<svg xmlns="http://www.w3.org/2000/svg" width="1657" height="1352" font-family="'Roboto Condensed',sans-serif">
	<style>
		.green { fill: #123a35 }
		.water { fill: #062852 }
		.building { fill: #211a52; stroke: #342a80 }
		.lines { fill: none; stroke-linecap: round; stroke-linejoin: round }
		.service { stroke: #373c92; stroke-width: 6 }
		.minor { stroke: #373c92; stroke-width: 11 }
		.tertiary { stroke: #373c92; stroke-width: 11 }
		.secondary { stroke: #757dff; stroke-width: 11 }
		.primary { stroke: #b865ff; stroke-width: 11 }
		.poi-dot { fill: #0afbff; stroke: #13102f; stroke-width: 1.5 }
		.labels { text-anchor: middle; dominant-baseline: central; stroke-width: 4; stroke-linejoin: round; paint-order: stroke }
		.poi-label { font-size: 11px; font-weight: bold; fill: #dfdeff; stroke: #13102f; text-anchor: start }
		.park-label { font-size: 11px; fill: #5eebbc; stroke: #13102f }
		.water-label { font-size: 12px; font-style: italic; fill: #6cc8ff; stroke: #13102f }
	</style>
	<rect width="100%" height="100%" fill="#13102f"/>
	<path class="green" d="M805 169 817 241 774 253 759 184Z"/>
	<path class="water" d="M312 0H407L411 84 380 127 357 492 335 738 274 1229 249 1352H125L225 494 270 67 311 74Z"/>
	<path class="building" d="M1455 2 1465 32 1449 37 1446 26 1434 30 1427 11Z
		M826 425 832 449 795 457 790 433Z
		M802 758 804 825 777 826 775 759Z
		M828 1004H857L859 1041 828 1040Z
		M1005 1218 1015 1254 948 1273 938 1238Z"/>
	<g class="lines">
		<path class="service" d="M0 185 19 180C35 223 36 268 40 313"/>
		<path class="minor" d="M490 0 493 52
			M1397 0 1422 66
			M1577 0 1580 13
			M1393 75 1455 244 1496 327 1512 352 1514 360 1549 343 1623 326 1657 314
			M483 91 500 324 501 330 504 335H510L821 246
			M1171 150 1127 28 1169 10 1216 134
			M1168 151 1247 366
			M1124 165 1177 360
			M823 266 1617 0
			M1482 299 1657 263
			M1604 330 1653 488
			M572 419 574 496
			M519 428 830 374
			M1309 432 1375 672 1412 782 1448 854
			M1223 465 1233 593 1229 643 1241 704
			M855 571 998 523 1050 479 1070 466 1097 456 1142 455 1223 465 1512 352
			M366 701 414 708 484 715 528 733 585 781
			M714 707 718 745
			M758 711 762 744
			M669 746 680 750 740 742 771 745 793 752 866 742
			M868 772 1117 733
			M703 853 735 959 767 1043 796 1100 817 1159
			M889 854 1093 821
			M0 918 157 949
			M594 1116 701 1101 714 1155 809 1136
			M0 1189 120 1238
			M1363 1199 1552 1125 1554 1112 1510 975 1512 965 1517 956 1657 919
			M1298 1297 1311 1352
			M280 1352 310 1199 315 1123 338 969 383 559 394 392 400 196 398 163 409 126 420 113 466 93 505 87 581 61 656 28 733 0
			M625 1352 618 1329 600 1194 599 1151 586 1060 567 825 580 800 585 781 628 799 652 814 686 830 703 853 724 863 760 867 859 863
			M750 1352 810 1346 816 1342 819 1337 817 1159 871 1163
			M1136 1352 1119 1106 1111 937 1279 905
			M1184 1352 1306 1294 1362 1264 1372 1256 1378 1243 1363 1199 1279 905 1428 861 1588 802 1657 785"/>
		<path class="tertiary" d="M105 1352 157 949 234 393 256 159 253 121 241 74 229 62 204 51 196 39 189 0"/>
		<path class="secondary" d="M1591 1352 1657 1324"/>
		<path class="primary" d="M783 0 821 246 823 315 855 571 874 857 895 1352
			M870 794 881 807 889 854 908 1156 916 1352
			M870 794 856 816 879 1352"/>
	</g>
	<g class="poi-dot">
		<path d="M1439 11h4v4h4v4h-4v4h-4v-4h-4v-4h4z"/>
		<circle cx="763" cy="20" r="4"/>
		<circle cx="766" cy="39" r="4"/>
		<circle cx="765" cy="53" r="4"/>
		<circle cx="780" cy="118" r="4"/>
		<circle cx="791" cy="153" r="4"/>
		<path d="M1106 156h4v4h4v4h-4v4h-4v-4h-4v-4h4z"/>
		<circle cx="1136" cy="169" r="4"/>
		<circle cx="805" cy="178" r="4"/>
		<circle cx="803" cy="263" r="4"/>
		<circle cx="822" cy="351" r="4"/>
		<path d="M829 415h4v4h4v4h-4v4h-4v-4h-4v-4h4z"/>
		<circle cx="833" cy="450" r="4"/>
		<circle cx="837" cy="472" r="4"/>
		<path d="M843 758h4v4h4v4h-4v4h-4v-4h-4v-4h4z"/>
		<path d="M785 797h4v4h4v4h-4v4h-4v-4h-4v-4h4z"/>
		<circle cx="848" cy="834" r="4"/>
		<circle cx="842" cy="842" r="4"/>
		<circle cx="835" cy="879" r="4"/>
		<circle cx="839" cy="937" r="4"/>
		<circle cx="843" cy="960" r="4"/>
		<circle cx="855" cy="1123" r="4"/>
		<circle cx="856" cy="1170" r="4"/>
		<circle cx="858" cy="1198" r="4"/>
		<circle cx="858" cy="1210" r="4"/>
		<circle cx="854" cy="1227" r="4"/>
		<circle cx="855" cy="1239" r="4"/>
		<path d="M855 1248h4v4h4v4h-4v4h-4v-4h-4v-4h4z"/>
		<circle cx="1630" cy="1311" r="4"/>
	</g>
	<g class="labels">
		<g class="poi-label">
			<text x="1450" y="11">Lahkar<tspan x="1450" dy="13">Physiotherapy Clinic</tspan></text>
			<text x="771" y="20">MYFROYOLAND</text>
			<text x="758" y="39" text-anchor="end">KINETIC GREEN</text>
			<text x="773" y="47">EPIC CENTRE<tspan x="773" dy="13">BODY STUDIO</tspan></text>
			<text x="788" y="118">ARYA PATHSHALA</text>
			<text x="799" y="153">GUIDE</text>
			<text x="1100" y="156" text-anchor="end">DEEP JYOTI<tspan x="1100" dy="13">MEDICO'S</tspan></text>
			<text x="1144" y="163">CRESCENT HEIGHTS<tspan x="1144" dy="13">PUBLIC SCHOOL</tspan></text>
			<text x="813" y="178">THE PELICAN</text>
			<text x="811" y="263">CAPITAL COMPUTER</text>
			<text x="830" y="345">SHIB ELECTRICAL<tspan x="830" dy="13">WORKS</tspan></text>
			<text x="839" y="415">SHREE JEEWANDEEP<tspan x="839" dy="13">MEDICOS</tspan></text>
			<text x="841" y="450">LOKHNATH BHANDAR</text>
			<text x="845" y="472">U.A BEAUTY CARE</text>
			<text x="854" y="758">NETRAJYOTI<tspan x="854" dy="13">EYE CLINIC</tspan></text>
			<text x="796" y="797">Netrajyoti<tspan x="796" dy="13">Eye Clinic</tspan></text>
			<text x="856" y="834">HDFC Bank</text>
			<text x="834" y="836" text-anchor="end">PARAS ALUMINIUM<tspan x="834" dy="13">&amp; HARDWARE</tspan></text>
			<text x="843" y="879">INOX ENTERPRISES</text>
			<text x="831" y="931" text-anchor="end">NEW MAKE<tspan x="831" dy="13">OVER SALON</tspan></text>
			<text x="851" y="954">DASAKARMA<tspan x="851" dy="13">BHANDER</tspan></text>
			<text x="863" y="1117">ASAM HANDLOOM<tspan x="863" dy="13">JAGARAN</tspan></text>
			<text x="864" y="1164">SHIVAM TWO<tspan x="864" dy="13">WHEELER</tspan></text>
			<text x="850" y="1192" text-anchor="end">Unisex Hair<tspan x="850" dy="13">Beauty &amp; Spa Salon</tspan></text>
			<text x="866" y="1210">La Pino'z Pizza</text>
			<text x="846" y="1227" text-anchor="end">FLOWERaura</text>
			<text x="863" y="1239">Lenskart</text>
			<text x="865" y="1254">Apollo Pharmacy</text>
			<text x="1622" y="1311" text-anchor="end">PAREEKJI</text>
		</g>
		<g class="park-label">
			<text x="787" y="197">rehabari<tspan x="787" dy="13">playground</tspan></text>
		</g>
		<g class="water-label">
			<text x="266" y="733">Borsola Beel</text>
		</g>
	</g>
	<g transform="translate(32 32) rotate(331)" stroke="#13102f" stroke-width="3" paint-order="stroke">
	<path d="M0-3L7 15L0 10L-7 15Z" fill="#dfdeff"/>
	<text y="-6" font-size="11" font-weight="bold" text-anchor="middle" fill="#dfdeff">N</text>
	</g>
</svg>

-*-*-

Go through the material above and count the lines that contain "style"; give that number alone.

### SOLUTION TO THE EXERCISE
3